:: To do ::
Copy the records word for word, omitting all pictures.

:: Data for this task ::
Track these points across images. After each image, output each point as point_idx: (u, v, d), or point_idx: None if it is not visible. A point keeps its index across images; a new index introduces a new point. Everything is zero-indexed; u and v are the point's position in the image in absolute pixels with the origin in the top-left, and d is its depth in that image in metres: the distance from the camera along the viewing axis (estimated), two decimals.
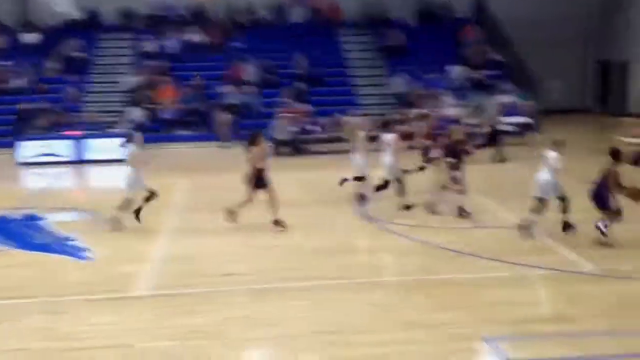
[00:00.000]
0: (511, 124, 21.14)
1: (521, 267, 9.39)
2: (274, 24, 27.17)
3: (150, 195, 11.68)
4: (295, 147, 20.39)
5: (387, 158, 12.72)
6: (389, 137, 12.89)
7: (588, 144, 18.64)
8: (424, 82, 23.47)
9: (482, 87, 23.34)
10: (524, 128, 21.27)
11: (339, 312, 7.99)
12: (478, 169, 16.72)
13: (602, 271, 9.10)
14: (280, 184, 11.95)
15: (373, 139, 13.93)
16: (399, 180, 12.74)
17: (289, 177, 16.81)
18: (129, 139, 12.87)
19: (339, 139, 18.90)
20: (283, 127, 20.53)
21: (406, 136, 14.19)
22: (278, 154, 19.58)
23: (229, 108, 22.46)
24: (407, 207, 12.59)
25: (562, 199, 10.69)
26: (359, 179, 13.22)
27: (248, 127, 18.76)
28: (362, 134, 13.73)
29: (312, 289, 8.79)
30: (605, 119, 24.94)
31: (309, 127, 20.92)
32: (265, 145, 12.19)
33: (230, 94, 23.30)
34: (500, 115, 20.13)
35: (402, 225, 11.75)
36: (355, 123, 14.13)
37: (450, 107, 21.41)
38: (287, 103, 22.16)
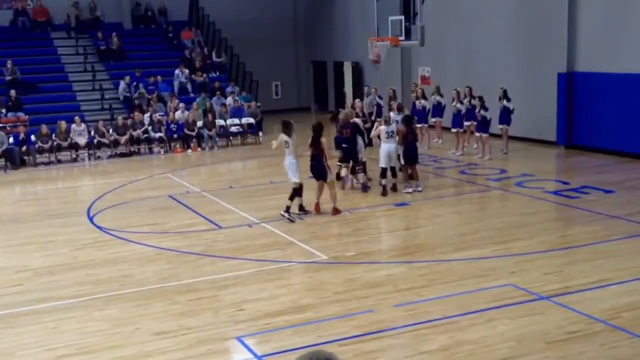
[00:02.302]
0: (236, 124, 21.68)
1: (260, 263, 9.70)
2: None
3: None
4: (12, 159, 18.73)
5: None
6: None
7: None
8: (147, 85, 23.06)
9: (207, 89, 23.53)
10: (250, 128, 21.94)
11: (77, 332, 7.55)
12: (204, 170, 16.96)
13: (331, 259, 9.77)
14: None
15: None
16: None
17: (11, 192, 15.71)
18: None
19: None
20: None
21: None
22: None
23: None
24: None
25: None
26: None
27: None
28: None
29: (44, 311, 8.22)
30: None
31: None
32: None
33: None
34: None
35: (136, 233, 11.48)
36: None
37: (178, 110, 21.27)
38: None
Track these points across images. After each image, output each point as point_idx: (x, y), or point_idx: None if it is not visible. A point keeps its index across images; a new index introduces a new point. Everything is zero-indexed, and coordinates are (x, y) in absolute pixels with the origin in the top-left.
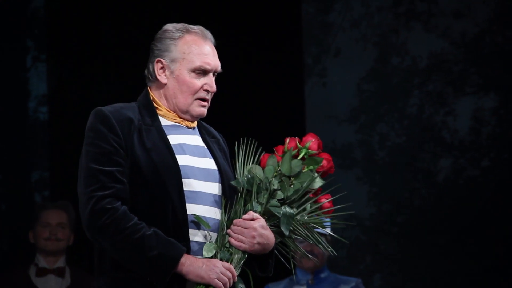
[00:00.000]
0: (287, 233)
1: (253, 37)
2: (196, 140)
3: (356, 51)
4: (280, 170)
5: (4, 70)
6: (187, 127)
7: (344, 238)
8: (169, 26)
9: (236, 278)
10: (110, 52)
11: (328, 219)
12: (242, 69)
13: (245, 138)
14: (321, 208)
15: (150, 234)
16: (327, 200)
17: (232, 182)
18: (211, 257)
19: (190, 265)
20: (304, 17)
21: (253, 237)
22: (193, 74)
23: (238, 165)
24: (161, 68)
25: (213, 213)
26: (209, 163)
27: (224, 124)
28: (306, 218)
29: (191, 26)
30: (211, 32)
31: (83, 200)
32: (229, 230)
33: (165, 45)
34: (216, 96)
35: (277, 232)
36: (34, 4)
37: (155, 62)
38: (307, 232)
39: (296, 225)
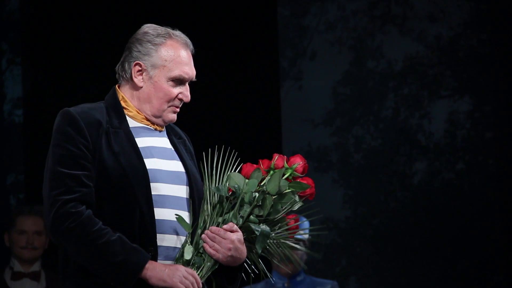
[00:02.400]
0: (260, 251)
1: (228, 41)
2: (163, 142)
3: (332, 54)
4: (265, 186)
5: None
6: (156, 129)
7: (320, 241)
8: (150, 29)
9: (201, 285)
10: (86, 55)
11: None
12: (217, 72)
13: (223, 146)
14: (287, 226)
15: (114, 240)
16: (293, 218)
17: (213, 189)
18: (189, 260)
19: (152, 269)
20: (279, 21)
21: (229, 249)
22: (170, 83)
23: (206, 171)
24: (139, 71)
25: (182, 216)
26: (177, 166)
27: (199, 128)
28: (279, 236)
29: (172, 31)
30: (186, 35)
31: (47, 204)
32: (204, 236)
33: (145, 49)
34: (191, 99)
35: (249, 247)
36: (9, 7)
37: (133, 64)
38: (277, 249)
39: (270, 243)
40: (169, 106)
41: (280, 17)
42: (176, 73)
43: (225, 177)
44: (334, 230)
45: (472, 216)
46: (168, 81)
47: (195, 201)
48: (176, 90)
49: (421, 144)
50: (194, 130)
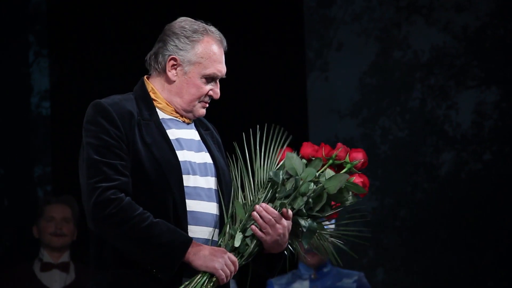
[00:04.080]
0: (306, 246)
1: (254, 32)
2: (192, 134)
3: (358, 45)
4: (323, 181)
5: (6, 66)
6: (184, 121)
7: (347, 231)
8: (186, 23)
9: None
10: (112, 47)
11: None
12: (244, 63)
13: (265, 125)
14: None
15: (157, 222)
16: (336, 211)
17: (271, 173)
18: (237, 247)
19: (195, 253)
20: (305, 11)
21: (279, 235)
22: (203, 79)
23: (252, 150)
24: (173, 65)
25: (211, 208)
26: (205, 157)
27: (226, 118)
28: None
29: (209, 27)
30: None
31: (86, 191)
32: (255, 214)
33: (182, 44)
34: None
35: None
36: (35, 0)
37: (168, 58)
38: (320, 241)
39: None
40: (200, 102)
41: (306, 8)
42: (210, 70)
43: (272, 157)
44: (361, 222)
45: (500, 207)
46: (201, 77)
47: (223, 193)
48: (207, 87)
49: (448, 134)
50: (221, 121)
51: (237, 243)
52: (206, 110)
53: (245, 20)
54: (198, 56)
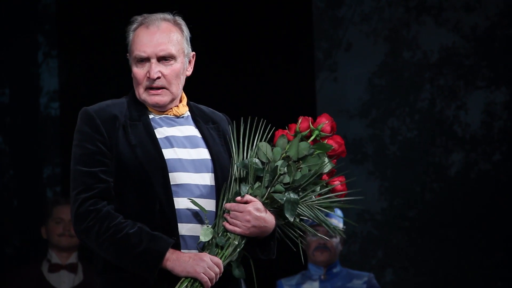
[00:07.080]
0: (292, 219)
1: (263, 33)
2: (187, 130)
3: (367, 45)
4: (287, 152)
5: (15, 66)
6: (176, 116)
7: (356, 232)
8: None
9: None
10: (121, 47)
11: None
12: (253, 64)
13: (249, 117)
14: (333, 191)
15: (134, 232)
16: (340, 183)
17: (238, 164)
18: (208, 242)
19: (175, 259)
20: (314, 12)
21: (248, 221)
22: (139, 65)
23: (234, 145)
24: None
25: (204, 204)
26: (201, 153)
27: (235, 119)
28: (313, 198)
29: (147, 16)
30: (222, 29)
31: (71, 204)
32: (225, 215)
33: (127, 41)
34: (227, 91)
35: (282, 216)
36: (44, 0)
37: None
38: (312, 213)
39: (301, 208)
40: (145, 89)
41: (315, 8)
42: (134, 54)
43: (253, 149)
44: (370, 222)
45: (509, 207)
46: (135, 64)
47: (220, 188)
48: (143, 71)
49: (457, 135)
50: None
51: (204, 238)
52: (213, 106)
53: (254, 21)
54: (130, 45)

:: Output of the task ::
Track these points across images. After each image, output each point as point_idx: (u, v, d), or point_idx: None if it is not visible. A point keeps its index across images; a new index introduces a new point. Everything is zero-indexed; u and v are the point's position in the image in absolute pixels with the origin in the top-left, and d is its depth in that image in metres: the distance from the camera along the viewing axis (estimated), two decimals.
[00:00.000]
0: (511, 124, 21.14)
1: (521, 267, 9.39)
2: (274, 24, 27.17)
3: (150, 195, 11.68)
4: (295, 147, 20.39)
5: (387, 158, 12.72)
6: (389, 137, 12.89)
7: (588, 144, 18.64)
8: (424, 82, 23.47)
9: (482, 87, 23.34)
10: (524, 128, 21.27)
11: (339, 312, 7.99)
12: (478, 169, 16.72)
13: (602, 271, 9.10)
14: (280, 184, 11.95)
15: (373, 139, 13.93)
16: (399, 180, 12.74)
17: (289, 177, 16.81)
18: (129, 139, 12.87)
19: (339, 139, 18.90)
20: (283, 127, 20.53)
21: (406, 136, 14.19)
22: (278, 154, 19.58)
23: (229, 108, 22.46)
24: (407, 207, 12.59)
25: (562, 199, 10.69)
26: (359, 179, 13.22)
27: (248, 127, 18.76)
28: (362, 134, 13.73)
29: (312, 289, 8.79)
30: (605, 119, 24.94)
31: (309, 127, 20.92)
32: (265, 145, 12.19)
33: (230, 94, 23.30)
34: (500, 115, 20.13)
35: (402, 225, 11.75)
36: (355, 123, 14.13)
37: (450, 107, 21.41)
38: (287, 103, 22.16)
[00:02.302]
0: (236, 124, 21.68)
1: (260, 263, 9.70)
2: None
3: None
4: (12, 159, 18.73)
5: None
6: None
7: None
8: (147, 85, 23.06)
9: (207, 89, 23.53)
10: (250, 128, 21.94)
11: (77, 332, 7.55)
12: (204, 170, 16.96)
13: (331, 259, 9.77)
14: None
15: None
16: None
17: (11, 192, 15.71)
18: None
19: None
20: None
21: None
22: None
23: None
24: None
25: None
26: None
27: None
28: None
29: (44, 311, 8.22)
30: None
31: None
32: None
33: None
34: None
35: (136, 233, 11.48)
36: None
37: (178, 110, 21.27)
38: None
Track these points across images. After each image, output each point as point_idx: (x, y), or point_idx: None if it is not visible. A point keeps its index across images; a new index introduces a new point. Everything is zero-indexed, and coordinates are (x, y) in absolute pixels with the origin in the top-left.
[00:00.000]
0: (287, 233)
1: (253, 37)
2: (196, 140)
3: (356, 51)
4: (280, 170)
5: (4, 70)
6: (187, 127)
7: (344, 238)
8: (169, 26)
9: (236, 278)
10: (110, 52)
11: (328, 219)
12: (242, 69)
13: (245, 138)
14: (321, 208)
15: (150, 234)
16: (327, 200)
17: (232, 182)
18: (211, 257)
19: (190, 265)
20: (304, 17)
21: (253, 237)
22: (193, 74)
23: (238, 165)
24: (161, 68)
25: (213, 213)
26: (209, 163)
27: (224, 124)
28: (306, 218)
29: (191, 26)
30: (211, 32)
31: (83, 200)
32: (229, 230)
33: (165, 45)
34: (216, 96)
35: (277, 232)
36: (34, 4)
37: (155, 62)
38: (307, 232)
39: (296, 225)
[00:02.400]
0: (260, 251)
1: (228, 41)
2: (163, 142)
3: (332, 54)
4: (265, 186)
5: None
6: (156, 129)
7: (320, 241)
8: (150, 29)
9: (201, 285)
10: (86, 55)
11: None
12: (217, 72)
13: (223, 146)
14: (287, 226)
15: (114, 240)
16: (293, 218)
17: (213, 189)
18: (189, 260)
19: (152, 269)
20: (279, 21)
21: (229, 249)
22: (170, 83)
23: (206, 171)
24: (139, 71)
25: (182, 216)
26: (177, 166)
27: (199, 128)
28: (279, 236)
29: (172, 31)
30: (186, 35)
31: (47, 204)
32: (204, 236)
33: (145, 49)
34: (191, 99)
35: (249, 247)
36: (9, 7)
37: (133, 64)
38: (277, 249)
39: (270, 243)
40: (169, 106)
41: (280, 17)
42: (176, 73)
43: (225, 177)
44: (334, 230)
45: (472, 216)
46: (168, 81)
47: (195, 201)
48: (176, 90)
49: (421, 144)
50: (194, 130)
[00:04.080]
0: (306, 246)
1: (254, 32)
2: (192, 134)
3: (358, 45)
4: (323, 181)
5: (6, 66)
6: (184, 121)
7: (347, 231)
8: (186, 23)
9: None
10: (112, 47)
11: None
12: (244, 63)
13: (265, 125)
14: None
15: (157, 222)
16: (336, 211)
17: (271, 173)
18: (237, 247)
19: (195, 253)
20: (305, 11)
21: (279, 235)
22: (203, 79)
23: (252, 150)
24: (173, 65)
25: (211, 208)
26: (205, 157)
27: (226, 118)
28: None
29: (209, 27)
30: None
31: (86, 191)
32: (255, 214)
33: (182, 44)
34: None
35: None
36: (35, 0)
37: (168, 58)
38: (320, 241)
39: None
40: (200, 102)
41: (306, 8)
42: (210, 70)
43: (272, 157)
44: (361, 222)
45: (500, 207)
46: (201, 77)
47: (223, 193)
48: (207, 87)
49: (448, 134)
50: (221, 121)
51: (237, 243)
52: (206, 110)
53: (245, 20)
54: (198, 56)
[00:07.080]
0: (292, 219)
1: (263, 33)
2: (187, 130)
3: (367, 45)
4: (287, 152)
5: (15, 66)
6: (176, 116)
7: (356, 232)
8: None
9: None
10: (121, 47)
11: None
12: (253, 64)
13: (249, 117)
14: (333, 191)
15: (134, 232)
16: (340, 183)
17: (238, 164)
18: (208, 242)
19: (175, 259)
20: (314, 12)
21: (248, 221)
22: (139, 65)
23: (234, 145)
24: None
25: (204, 204)
26: (201, 153)
27: (235, 119)
28: (313, 198)
29: (147, 16)
30: (222, 29)
31: (71, 204)
32: (225, 215)
33: (127, 41)
34: (227, 91)
35: (282, 216)
36: (44, 0)
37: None
38: (312, 213)
39: (301, 208)
40: (145, 89)
41: (315, 8)
42: (134, 54)
43: (253, 149)
44: (370, 222)
45: (509, 207)
46: (135, 64)
47: (220, 188)
48: (143, 71)
49: (457, 135)
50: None
51: (204, 238)
52: (213, 106)
53: (254, 21)
54: (130, 45)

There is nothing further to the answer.